Ainsi sur... "une question à 1000 milliards..." (Excusez du peu !), tenter de discréditer une hypothèse de sortie de l'Euro par l'argument d'un gonflement colossal de la dette publique, (comme Laurent Wauquiez, sur France Culture, le 21 déc.), n'est-ce point concéder par avance à nos créanciers étrangers... ce qu'ils n'oseraient même pas demander ? (On voit de quel coté se situent les... "dangereux irresponsables"!)
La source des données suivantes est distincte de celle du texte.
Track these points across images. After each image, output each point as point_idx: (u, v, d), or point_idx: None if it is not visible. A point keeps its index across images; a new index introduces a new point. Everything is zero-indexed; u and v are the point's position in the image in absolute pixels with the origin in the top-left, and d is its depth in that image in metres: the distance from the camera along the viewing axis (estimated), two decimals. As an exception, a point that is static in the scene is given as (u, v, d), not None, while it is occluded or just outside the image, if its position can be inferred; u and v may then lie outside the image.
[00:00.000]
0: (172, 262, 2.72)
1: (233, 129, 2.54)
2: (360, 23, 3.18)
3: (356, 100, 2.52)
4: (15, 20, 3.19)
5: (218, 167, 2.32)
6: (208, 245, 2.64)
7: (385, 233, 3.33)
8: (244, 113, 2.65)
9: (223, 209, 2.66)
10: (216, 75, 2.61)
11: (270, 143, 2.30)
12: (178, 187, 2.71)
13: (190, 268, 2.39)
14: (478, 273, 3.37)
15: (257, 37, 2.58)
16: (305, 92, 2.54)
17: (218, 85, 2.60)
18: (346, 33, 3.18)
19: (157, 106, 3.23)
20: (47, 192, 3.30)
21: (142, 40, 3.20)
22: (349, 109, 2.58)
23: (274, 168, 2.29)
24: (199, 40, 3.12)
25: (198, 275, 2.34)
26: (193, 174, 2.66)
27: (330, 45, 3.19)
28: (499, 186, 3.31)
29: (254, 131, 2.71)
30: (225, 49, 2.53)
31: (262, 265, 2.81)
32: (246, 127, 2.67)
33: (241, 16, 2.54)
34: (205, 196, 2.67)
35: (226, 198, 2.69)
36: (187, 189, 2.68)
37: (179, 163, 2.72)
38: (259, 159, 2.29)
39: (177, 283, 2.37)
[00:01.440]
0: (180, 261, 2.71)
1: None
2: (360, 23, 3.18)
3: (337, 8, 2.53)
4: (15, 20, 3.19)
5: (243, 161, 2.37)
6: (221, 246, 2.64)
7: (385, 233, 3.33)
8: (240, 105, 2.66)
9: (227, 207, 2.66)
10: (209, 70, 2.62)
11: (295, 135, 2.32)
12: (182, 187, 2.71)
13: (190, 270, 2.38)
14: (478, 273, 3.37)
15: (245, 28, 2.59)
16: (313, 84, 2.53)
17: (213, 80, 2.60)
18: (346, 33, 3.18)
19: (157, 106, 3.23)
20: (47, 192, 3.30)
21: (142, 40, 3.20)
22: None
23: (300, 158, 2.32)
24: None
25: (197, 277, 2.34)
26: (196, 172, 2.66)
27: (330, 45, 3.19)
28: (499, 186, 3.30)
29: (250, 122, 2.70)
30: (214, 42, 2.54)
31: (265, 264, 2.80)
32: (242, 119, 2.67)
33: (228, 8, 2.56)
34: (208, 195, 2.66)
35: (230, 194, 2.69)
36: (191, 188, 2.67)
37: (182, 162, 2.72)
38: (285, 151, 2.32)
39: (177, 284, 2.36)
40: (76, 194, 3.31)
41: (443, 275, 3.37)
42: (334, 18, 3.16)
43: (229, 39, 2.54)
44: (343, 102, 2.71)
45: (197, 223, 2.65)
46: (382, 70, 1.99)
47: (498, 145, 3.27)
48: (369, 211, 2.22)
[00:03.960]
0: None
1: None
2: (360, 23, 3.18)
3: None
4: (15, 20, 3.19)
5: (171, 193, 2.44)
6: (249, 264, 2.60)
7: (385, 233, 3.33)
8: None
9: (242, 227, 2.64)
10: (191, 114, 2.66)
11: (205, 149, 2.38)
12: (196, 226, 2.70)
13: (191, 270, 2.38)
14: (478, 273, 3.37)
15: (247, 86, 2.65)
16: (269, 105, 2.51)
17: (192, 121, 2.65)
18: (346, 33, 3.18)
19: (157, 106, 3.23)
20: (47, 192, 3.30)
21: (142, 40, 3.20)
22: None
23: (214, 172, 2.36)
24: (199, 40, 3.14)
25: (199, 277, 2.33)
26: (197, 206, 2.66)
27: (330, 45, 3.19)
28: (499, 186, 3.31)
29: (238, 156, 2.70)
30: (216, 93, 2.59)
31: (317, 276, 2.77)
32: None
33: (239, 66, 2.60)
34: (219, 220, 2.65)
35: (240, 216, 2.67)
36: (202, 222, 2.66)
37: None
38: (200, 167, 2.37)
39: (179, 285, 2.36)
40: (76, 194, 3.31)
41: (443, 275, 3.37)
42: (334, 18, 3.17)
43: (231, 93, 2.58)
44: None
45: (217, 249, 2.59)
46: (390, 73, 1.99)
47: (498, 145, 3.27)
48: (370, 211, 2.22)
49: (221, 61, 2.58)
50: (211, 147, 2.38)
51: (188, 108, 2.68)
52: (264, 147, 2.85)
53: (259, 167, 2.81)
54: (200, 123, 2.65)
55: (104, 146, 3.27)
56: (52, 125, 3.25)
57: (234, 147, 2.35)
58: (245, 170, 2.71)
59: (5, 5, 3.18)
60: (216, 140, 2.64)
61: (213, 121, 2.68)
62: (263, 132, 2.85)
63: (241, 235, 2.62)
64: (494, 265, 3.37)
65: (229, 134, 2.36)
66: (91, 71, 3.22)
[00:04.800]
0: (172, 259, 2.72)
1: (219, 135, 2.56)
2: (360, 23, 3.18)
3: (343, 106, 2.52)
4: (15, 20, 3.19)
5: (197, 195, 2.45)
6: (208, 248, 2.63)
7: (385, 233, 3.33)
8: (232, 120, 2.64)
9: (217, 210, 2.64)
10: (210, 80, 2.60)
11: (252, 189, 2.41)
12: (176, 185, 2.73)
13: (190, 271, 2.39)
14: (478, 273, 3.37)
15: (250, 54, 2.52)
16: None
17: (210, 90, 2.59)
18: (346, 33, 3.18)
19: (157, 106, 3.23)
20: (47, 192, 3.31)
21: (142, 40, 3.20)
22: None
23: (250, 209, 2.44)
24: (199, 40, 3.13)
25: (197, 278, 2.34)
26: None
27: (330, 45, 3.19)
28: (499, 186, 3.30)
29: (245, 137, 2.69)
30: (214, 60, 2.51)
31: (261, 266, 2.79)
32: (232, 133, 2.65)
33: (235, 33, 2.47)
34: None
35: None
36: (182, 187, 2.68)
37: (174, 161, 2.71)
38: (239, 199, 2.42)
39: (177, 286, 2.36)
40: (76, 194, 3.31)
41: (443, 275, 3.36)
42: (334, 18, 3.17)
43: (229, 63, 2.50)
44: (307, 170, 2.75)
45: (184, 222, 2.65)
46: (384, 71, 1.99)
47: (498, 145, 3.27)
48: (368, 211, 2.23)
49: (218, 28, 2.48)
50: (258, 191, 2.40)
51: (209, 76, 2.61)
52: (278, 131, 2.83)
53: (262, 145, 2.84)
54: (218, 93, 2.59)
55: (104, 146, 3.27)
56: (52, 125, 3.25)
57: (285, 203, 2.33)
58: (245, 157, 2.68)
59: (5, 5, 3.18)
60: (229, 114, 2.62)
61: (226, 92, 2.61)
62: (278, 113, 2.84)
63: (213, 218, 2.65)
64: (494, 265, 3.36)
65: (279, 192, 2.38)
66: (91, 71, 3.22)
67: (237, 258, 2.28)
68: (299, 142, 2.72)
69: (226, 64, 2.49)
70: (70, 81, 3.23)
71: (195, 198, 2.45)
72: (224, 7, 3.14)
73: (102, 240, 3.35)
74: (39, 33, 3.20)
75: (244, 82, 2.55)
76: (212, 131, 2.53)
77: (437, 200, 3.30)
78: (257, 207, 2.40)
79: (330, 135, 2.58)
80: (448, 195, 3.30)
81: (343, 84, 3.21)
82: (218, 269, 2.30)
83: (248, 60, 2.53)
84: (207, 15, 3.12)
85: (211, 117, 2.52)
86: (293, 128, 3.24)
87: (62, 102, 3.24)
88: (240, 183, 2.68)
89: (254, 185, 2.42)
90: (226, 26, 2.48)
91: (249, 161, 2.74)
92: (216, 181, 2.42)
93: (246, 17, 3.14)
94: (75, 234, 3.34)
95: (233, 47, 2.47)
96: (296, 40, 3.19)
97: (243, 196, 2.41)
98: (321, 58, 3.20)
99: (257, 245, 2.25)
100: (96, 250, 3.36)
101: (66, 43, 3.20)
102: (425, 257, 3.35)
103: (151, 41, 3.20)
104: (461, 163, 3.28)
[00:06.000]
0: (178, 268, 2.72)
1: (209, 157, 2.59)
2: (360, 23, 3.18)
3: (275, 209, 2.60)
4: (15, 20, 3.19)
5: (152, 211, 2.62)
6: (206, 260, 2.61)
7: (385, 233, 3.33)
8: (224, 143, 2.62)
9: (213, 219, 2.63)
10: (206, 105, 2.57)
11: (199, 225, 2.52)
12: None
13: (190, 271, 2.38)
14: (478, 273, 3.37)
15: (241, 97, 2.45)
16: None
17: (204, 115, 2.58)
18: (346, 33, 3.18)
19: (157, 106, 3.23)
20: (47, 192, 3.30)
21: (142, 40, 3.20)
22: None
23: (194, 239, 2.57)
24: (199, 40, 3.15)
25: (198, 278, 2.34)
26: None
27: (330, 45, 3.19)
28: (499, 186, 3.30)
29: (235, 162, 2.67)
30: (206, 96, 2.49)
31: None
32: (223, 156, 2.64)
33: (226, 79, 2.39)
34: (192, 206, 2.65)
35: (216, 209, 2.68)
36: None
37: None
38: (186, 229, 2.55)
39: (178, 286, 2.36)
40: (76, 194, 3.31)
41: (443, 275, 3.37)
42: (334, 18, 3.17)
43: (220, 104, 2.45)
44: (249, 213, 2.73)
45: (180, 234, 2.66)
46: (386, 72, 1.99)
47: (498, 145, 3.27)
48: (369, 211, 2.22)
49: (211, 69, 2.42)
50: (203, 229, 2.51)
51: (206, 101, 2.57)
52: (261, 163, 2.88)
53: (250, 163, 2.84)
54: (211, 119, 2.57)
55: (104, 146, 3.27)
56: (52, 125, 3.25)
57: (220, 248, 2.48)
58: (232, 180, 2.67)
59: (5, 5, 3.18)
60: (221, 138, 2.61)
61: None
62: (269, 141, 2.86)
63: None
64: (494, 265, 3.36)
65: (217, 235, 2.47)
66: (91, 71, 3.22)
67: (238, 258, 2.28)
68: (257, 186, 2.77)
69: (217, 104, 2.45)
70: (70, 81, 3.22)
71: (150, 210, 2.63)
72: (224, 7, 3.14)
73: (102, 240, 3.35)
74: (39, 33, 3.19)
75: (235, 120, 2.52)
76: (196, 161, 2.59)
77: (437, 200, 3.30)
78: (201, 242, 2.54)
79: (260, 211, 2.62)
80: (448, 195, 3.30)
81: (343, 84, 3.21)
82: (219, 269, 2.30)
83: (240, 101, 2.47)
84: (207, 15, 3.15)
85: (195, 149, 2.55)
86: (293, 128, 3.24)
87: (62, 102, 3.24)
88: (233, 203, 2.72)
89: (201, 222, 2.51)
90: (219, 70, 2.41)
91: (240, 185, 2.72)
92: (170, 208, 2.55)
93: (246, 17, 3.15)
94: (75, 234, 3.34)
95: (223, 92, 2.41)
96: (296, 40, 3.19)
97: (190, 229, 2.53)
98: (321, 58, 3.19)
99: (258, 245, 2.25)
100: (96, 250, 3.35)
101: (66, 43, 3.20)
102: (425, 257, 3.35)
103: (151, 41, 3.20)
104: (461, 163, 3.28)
En passant, l'absence de procédure de sortie de la "monnaie inique" est une illustration de... la "méthode Monnet", celle qui consiste, pour forcer des abandons de souveraineté successifs, à se jeter dans le vide... en supposant qu'ainsi... on sera bien obligés de "se mettre d'accord sur l'usage d'un parachute"! (Quid de ce concentré de sagesse populaire qui dit pourtant:"Gouverner, c'est prévoir"?)

- reconnaître que, pour pouvoir analyser la crise, proposer des solutions, (et répliquer aux objections), certaines infos vitales sur notre dette publique ne sont pas disponibles, par exemple: quelle part de la dette est détenue par des agents non bancaires ? (en France, dans le reste de la zone Euro, et hors zone Euro). La consistance et l'échéancier de ces diverses composantes de la dette sont un élément critique vis à vis de l'option de la monétisation.

Il est vain de s'affronter sur des choix aussi décisifs, lorsqu'il manque les infos de base ! (Sur la fraction des dettes publiques détenue par des banques de la zone Euro, voir les tableaux 1 & 3 de cette note Natixis.)

En synthèse, pour préserver des conditions de débat convenables, s'efforcer d'énoncer une série d'options de politique économique que l'on ne s'interdit pas a priori de considérer. En politique comme ailleurs, les bonnes idées sont rares: ne faudrait-il pas:
- éviter de les écarter au prétexte qu'elles pourraient choquer des voisins du Nord, ou parce qu'elles sont contraires au Traité de Lisbonne ?
- s'efforcer de les juger sur leur mérites propres plutôt que sur la nature des partis qui les portent ? (Une bonne idée perd-elle de sa valeur parce qu'elle est soutenue par l'extrême droite, ou par des antisémites, ou.... par la "vraie gauche" ?)

Quand on doit traiter une question difficile, peut-on se priver d'un seul des moyens susceptibles d'aider à la résoudre ?!

----------------------
[#] Thomas Edison sur la Monnaie

The Inventor of the electric light, Thomas Edison, said in an article published in the New York Times, on December 6, 1921
"If our nation can issue a dollar bond, it can issue a dollar bill. The element that makes the bond good, makes the bill good, also ... It is absurd to say that our country can issue 30 million dollars in bonds and not 30 million dollars in currency. Both are promises to pay, but one promise fattens the usurers and the other helps the people."